*Exercise input*.
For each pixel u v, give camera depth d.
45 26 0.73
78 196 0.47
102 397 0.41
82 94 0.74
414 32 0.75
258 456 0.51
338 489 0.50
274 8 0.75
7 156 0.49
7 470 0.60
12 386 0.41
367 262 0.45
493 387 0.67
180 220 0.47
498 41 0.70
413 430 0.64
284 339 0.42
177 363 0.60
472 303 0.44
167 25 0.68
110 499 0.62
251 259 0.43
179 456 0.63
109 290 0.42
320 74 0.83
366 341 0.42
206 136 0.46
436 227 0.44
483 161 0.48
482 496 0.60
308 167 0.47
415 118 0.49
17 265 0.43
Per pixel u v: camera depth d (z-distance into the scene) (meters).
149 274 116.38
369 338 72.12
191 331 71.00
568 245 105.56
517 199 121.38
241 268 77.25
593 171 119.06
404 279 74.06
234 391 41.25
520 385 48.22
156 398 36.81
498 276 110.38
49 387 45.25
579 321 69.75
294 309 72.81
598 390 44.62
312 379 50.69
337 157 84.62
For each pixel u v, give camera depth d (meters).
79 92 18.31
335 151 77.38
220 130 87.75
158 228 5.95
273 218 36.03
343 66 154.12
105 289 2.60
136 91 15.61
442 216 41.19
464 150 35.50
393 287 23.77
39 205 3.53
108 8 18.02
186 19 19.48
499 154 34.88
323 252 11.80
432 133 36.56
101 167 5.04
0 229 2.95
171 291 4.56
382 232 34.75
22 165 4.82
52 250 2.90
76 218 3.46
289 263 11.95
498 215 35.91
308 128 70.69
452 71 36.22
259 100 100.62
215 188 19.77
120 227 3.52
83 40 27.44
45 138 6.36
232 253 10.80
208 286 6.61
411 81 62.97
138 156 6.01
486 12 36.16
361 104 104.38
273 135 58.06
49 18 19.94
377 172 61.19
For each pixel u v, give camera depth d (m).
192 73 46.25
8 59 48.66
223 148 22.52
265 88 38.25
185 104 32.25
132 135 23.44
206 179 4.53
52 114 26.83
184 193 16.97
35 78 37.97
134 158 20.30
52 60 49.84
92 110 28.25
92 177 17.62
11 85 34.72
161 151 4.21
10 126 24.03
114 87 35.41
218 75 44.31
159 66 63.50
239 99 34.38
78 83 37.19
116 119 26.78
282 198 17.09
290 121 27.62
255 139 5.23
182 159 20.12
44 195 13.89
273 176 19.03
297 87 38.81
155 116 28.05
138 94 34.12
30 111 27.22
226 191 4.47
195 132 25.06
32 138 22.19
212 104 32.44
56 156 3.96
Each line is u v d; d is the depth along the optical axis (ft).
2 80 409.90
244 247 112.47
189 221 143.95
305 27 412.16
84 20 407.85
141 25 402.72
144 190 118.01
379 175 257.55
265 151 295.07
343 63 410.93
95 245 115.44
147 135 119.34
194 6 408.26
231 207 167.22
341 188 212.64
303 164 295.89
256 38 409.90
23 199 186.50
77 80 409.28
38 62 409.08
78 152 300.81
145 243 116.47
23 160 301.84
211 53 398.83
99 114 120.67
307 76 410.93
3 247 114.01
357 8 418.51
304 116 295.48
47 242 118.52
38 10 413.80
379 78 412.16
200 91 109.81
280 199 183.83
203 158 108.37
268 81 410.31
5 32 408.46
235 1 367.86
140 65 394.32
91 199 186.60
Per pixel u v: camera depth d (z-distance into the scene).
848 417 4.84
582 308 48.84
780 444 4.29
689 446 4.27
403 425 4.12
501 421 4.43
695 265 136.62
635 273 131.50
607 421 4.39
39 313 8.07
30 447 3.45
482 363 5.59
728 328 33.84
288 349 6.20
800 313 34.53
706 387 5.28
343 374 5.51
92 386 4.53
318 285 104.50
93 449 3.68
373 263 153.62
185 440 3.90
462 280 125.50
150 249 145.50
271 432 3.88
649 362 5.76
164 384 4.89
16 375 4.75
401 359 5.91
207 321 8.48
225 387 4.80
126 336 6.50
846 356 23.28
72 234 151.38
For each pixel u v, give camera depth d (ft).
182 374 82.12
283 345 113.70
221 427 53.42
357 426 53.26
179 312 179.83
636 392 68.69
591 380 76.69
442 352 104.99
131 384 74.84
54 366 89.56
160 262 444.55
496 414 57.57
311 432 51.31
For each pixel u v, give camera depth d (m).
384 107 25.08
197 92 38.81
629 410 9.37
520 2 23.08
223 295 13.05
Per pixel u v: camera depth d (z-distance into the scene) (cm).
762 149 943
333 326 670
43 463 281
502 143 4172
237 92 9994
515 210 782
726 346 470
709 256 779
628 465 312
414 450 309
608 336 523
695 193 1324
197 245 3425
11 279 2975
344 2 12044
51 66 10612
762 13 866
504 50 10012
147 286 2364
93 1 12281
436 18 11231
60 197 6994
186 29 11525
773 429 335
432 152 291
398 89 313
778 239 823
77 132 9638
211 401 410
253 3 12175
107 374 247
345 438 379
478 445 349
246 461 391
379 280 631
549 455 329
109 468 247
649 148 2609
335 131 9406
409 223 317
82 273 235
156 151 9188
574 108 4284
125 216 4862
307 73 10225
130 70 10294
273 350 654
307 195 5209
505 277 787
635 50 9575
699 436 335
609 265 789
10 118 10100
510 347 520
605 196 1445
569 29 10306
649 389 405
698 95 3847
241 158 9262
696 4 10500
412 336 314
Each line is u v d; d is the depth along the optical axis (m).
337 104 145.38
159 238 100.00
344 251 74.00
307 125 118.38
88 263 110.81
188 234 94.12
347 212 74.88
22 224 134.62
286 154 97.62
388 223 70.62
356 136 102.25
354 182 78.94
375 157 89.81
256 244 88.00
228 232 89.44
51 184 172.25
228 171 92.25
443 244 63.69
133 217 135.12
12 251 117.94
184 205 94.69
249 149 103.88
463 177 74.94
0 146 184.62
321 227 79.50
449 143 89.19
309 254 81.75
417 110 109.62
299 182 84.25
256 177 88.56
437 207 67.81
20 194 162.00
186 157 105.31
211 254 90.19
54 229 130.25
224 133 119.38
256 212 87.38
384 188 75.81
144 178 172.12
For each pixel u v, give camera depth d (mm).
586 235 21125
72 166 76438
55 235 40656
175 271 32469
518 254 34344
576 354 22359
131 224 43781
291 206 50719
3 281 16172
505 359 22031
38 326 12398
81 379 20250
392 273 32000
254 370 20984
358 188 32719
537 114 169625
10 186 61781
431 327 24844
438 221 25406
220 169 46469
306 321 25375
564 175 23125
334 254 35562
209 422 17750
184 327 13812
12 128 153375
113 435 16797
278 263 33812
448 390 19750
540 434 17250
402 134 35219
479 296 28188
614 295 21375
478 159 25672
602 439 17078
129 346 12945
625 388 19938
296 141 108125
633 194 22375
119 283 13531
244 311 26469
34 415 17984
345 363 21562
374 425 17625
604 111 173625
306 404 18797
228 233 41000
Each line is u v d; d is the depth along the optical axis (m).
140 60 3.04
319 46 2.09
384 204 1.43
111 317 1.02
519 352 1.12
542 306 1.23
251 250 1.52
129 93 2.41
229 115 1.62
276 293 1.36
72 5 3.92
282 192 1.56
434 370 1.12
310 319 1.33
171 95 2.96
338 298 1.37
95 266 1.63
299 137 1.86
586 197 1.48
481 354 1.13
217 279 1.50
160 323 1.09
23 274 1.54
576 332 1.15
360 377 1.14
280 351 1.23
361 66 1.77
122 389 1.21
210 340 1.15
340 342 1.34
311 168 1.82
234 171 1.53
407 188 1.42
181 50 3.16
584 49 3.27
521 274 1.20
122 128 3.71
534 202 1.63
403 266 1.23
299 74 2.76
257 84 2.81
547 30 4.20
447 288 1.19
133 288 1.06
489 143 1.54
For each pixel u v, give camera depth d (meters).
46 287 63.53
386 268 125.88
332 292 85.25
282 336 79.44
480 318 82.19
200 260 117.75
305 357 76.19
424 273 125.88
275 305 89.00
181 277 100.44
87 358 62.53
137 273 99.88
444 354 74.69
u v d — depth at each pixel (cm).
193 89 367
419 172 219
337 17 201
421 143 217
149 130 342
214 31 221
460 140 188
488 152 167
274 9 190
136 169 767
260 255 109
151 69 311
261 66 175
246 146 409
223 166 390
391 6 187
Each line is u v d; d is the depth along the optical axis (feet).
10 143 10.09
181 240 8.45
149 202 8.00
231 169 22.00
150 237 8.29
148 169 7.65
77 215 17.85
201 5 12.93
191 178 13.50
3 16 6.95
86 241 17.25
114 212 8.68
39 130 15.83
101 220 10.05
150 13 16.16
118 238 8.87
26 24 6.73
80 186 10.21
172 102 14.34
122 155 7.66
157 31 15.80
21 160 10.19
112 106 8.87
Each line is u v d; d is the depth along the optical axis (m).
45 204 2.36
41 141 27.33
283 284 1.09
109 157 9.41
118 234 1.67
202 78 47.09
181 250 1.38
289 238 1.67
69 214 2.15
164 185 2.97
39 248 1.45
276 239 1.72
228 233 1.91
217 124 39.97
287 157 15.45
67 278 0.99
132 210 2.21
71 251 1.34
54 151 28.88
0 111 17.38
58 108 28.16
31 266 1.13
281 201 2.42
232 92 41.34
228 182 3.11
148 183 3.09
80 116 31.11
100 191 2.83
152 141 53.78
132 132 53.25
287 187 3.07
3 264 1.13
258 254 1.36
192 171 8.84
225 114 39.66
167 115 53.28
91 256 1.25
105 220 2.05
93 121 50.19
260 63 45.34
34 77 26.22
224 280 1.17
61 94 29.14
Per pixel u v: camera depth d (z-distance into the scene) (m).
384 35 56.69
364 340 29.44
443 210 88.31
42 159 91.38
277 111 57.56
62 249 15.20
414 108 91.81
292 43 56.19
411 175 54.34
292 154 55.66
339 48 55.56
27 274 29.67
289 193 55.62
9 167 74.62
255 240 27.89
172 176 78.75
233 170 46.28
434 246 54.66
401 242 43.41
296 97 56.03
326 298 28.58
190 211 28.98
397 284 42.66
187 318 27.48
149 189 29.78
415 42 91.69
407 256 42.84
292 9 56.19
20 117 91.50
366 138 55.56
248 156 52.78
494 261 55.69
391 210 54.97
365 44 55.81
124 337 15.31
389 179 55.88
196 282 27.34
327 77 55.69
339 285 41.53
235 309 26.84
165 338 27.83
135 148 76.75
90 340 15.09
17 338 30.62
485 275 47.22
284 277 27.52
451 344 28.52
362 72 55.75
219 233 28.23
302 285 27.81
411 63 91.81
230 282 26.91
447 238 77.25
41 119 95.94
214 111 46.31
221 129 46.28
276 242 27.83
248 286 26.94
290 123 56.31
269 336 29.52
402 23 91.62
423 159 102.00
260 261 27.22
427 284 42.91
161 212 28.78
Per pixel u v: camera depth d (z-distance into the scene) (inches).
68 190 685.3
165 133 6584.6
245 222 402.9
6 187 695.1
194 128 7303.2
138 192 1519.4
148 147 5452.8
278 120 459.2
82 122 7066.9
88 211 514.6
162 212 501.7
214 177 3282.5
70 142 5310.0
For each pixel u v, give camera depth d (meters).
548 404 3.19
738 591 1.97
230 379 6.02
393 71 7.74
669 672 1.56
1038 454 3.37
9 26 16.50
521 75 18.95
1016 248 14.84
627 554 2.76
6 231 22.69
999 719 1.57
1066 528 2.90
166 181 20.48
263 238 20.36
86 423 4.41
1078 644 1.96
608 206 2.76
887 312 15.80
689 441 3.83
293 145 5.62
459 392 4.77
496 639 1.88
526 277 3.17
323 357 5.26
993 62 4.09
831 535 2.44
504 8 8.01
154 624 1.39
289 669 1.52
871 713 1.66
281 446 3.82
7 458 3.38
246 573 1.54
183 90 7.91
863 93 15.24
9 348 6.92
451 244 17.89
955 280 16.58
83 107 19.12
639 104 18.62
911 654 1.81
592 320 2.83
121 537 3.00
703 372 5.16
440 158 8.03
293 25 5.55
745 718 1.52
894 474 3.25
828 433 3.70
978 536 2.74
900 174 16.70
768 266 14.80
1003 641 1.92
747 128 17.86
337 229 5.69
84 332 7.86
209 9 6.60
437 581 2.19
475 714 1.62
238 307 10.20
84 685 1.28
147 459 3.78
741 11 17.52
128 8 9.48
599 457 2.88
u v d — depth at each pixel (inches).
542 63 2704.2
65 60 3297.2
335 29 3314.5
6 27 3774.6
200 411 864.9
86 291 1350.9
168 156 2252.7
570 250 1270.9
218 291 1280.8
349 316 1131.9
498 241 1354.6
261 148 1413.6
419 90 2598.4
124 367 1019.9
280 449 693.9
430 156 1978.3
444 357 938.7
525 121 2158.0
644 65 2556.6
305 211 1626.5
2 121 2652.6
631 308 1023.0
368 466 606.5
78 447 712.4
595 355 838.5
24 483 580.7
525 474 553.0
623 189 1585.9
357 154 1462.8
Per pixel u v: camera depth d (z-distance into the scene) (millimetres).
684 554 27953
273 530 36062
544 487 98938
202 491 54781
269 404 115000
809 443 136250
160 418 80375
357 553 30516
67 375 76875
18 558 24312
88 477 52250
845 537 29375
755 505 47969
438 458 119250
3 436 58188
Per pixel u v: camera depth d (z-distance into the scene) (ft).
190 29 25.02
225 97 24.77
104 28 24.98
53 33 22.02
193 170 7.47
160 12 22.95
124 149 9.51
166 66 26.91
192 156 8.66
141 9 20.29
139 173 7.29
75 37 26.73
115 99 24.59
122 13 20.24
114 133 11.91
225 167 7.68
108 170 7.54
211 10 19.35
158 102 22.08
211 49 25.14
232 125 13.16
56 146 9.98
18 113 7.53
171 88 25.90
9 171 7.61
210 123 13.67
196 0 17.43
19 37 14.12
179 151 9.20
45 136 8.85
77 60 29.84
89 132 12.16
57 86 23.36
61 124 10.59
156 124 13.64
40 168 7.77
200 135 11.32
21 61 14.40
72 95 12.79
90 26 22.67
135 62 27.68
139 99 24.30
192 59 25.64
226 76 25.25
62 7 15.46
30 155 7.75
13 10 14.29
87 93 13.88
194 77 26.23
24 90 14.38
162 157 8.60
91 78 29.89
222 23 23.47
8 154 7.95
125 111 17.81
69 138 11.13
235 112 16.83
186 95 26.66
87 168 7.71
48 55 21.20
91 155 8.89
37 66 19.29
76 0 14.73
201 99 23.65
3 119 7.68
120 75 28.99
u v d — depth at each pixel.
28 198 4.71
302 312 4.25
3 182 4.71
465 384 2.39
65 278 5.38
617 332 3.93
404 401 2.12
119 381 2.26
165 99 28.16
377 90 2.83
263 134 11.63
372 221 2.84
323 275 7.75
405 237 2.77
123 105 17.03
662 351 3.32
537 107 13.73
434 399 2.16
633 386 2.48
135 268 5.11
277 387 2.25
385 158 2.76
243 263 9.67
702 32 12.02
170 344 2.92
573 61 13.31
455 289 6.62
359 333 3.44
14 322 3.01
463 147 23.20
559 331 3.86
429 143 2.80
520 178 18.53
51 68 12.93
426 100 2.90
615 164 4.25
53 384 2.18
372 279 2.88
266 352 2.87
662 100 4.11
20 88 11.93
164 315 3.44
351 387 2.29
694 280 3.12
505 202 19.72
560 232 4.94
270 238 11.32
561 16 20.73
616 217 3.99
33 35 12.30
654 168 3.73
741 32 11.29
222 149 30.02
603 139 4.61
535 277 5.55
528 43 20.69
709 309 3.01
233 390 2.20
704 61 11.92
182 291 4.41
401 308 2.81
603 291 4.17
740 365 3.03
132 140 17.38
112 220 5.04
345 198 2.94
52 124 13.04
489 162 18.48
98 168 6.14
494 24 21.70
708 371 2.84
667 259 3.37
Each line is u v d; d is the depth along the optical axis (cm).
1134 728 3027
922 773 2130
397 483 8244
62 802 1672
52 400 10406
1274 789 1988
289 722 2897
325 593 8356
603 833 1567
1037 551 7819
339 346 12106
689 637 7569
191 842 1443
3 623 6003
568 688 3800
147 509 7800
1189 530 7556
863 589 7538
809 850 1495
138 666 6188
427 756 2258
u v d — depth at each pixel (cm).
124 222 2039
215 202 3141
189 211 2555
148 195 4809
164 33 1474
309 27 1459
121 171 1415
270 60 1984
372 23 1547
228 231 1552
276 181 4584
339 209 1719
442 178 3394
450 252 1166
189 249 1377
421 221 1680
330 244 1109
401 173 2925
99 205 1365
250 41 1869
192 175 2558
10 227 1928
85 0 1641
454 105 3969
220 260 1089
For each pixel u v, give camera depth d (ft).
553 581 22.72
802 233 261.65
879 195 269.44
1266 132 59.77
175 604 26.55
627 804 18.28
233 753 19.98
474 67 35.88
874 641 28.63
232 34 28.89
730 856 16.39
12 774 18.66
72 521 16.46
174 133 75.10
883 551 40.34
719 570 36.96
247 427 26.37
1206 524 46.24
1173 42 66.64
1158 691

*Exercise instructions*. Among the lines of the data, which ones contain the word "into"? Show them.

*Finished task*.
Per pixel u v: camera depth d (z-distance into the scene) (meters).
Per pixel u v: camera depth d (z-distance into the scene).
Per pixel u v: camera depth d (z-distance into the scene) (cm).
Per pixel u v: camera depth d (z-distance into the scene) (m).
Per pixel u v: camera depth d (z-distance into the scene) (inches).
Per pixel u v: camera depth d (z-distance into the scene) (millimetres).
Per pixel u v: camera depth d (z-distance into the scene) (ft).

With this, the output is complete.